Copyright © 1957 Lithuanian Students Association, Inc.
December, 1957  No.4(13) 
Managing Editor P. V. Vygantas

Vincas Krėvė in the last years of his life

With the printing of "The Herrings" we commemorate the 75th anniversary of the birth of Vincas Krėvė-Mickevičius.

When Mr. Krėvė-Mickevičius died in 1954, as an exile in Philadelphia, he left behind a literary treasure of epic proportions. He was one of these few writers who are pronounced classics when still alive, acclaimed by the critics, venerated by the readers. His creation was a mighty river which started with a musical flow of the archaic and heroic "Tales of the Old Folks of Dainava" (Dainavos šalies senų žmonių padavimai), mirrored realistically the life of the Lithuanian countryside "In the Thatch-covered Cottage" (Šiaudinėj pastogėj), roared and dashed against the limitation of the genre with such historical plays as "Šarūnas" and "Skirgaila", and — finally — entered the dark ocean with an unfinished biblical novel "The Children cf Heaven and Earth" (Dangaus ir žemės sūnūs).

Unmistakably Lithuanian ant truly universal, Krėvė-Mickevičius was an artist worthy of global recognition.

The Herrings

Vincas Krėvė

It was mid-Lent. Spring had come. The days were sunny and mild. The snow had melted and the hilltops all around were black. Little streams rippled down the furrows and ruts in the road. And as they rippled, they spoke the story of spring — of its presence.

"Ladies, have you any feed, chickens, eggs?" asked Kušlius as he tapped on the window-pane with his fingers one such spring day.

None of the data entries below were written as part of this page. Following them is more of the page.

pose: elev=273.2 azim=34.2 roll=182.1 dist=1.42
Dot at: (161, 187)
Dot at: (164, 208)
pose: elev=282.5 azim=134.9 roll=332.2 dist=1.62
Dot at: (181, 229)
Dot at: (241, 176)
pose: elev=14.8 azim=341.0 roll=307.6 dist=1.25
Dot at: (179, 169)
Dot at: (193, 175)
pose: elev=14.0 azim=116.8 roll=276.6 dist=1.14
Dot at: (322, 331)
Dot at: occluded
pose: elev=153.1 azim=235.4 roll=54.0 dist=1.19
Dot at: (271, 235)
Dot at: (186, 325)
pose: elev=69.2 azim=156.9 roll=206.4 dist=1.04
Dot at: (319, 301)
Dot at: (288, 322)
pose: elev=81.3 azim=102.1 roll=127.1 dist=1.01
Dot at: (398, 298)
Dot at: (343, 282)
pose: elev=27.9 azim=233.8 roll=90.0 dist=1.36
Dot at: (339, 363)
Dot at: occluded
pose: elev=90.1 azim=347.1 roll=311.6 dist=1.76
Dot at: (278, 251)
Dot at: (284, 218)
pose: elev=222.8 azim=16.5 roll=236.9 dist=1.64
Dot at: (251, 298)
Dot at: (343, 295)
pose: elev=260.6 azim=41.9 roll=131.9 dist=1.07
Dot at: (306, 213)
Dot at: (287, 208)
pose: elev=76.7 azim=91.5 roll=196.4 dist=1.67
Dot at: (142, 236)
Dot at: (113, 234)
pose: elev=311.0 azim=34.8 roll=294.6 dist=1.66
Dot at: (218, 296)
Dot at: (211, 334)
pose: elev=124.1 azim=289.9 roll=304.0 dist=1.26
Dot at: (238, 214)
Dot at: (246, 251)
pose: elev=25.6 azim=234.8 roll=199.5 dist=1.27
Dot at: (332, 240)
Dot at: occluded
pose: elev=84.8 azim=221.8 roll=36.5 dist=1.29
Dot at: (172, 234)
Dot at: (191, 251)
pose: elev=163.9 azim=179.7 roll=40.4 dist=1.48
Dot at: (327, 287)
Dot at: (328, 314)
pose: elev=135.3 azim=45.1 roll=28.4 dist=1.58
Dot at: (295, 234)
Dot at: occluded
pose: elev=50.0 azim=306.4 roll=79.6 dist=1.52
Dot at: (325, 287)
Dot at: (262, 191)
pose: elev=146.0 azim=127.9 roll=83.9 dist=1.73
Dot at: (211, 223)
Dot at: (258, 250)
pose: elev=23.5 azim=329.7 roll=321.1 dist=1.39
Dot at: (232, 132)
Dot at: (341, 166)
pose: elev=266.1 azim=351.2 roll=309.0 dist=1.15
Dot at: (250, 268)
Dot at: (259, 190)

He was an old Jew with a long, red beard and a hairy forehead. His hair was completely gray except for his beard which was spotted with gray. Yet this did not mar or hide the natural color of his hair. His eyesight was very poor and he could not see even that which lay directly before him. Consequently as he walked he felt his way with a cane like a blind man. And he was sure to be cautious whenever he carried a basket of eggs.

"Why don't you buy a pair of eyeglasses?" people had often asked him.

"Eyeglasses?" And where am I to get the money for them?", he wotild ask with deep sighs.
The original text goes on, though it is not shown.